## WORK INSTRUCTIONS
Copy out the text of the entries below word for word, line by line, and leave the pictures out.

## GIVEN ENTRIES

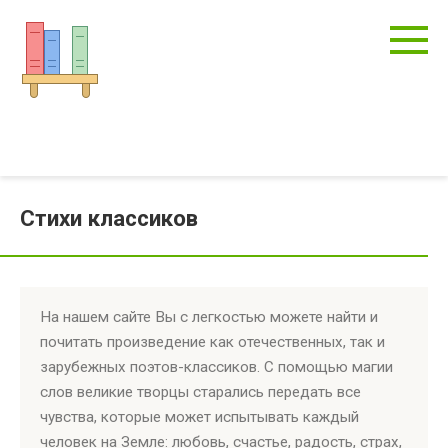
Перейти
к
контенту
Стихи классиков
На нашем сайте Вы с легкостью можете найти и
почитать произведение как отечественных, так и
зарубежных поэтов-классиков. С помощью магии
слов великие творцы старались передать все
чувства, которые может испытывать каждый
человек на Земле: любовь, счастье, радость, страх,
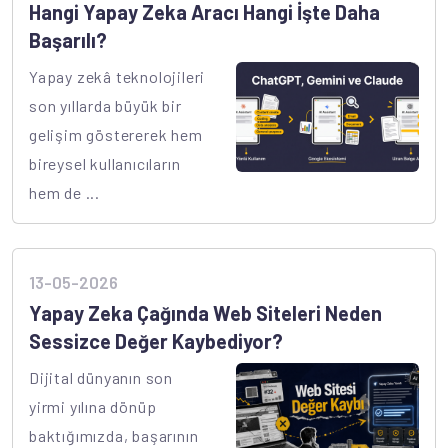
Hangi Yapay Zeka Aracı Hangi İşte Daha
Başarılı?
Yapay zekâ teknolojileri
son yıllarda büyük bir
gelişim göstererek hem
bireysel kullanıcıların
hem de ...
13-05-2026
Yapay Zeka Çağında Web Siteleri Neden
Sessizce Değer Kaybediyor?
Dijital dünyanın son
yirmi yılına dönüp
baktığımızda, başarının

## EXERCISE OUTPUT
Перейти
к
контенту
Стихи классиков
На нашем сайте Вы с легкостью можете найти и
почитать произведение как отечественных, так и
зарубежных поэтов-классиков. С помощью магии
слов великие творцы старались передать все
чувства, которые может испытывать каждый
человек на Земле: любовь, счастье, радость, страх,
Hangi Yapay Zeka Aracı Hangi İşte Daha
Başarılı?
Yapay zekâ teknolojileri
son yıllarda büyük bir
gelişim göstererek hem
bireysel kullanıcıların
hem de ...
13-05-2026
Yapay Zeka Çağında Web Siteleri Neden
Sessizce Değer Kaybediyor?
Dijital dünyanın son
yirmi yılına dönüp
baktığımızda, başarının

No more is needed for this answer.